All five images were captured by Hubble's Wide Field Camera 3 UVIS instrument, researchers said. Three exposures were made with a filter that transmits yellow and green light (represented as blue in the image), while two used a filter that lets in red and some near-infrared light.
"The result is part science, part art," Josh Sokol of the Space Telescope Science Institute in Baltimore, Md., which operates Hubble, wrote in a blog post last week. "It's a simulation of what our eyes, with their ability to dynamically adjust to brighter and fainter objects, would see if we could look up at the heavens with the resolution of Hubble."
Comet ISON is currently gliding towards a close encounter with the sun on Nov. 28, when it will skim just 724,000 miles (1.16 million kilometers) above the solar surface. When it nears the sun, comet ISON may actually shine brighter than the sun, scientists predict.
"Comet ISON is a sungrazer," explains Karl Battams of the Naval Research Lab. "The orbit of the comet will bring it very close to the sun, which we know can be a spectacular thing."
Russian astronomers Vitali Nevski and Artyom Novichonok found the comet in Sept. 2012. It bears the name of their night-sky survey program, the International Scientific Optical Network.
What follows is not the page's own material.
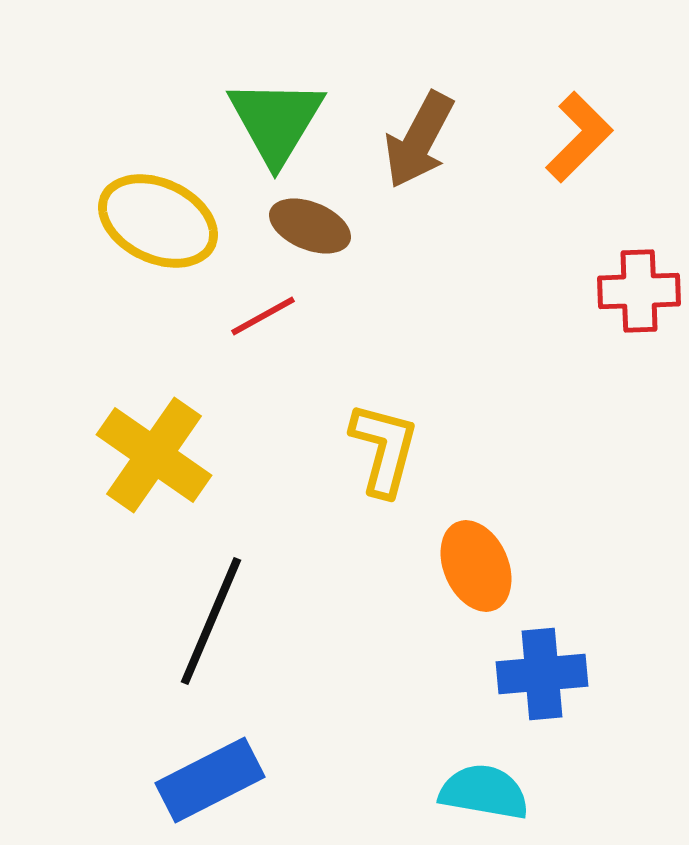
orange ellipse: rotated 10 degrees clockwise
Some media outlets have started calling ISON the "Comet of the Century," but Don Yeomans of NASA Near-Earth Object Program thinks that's premature.
"I'm old enough to remember the last 'Comet of the Century'," he says. In 1973, a distant comet named Kohoutek looked like it would put on a great show, much like ISON. The actual apparition was such a let-down that Johnny Carson made jokes about it on the Tonight Show. "It fizzled," says Yeomans. "Comets are notoriously unpredictable."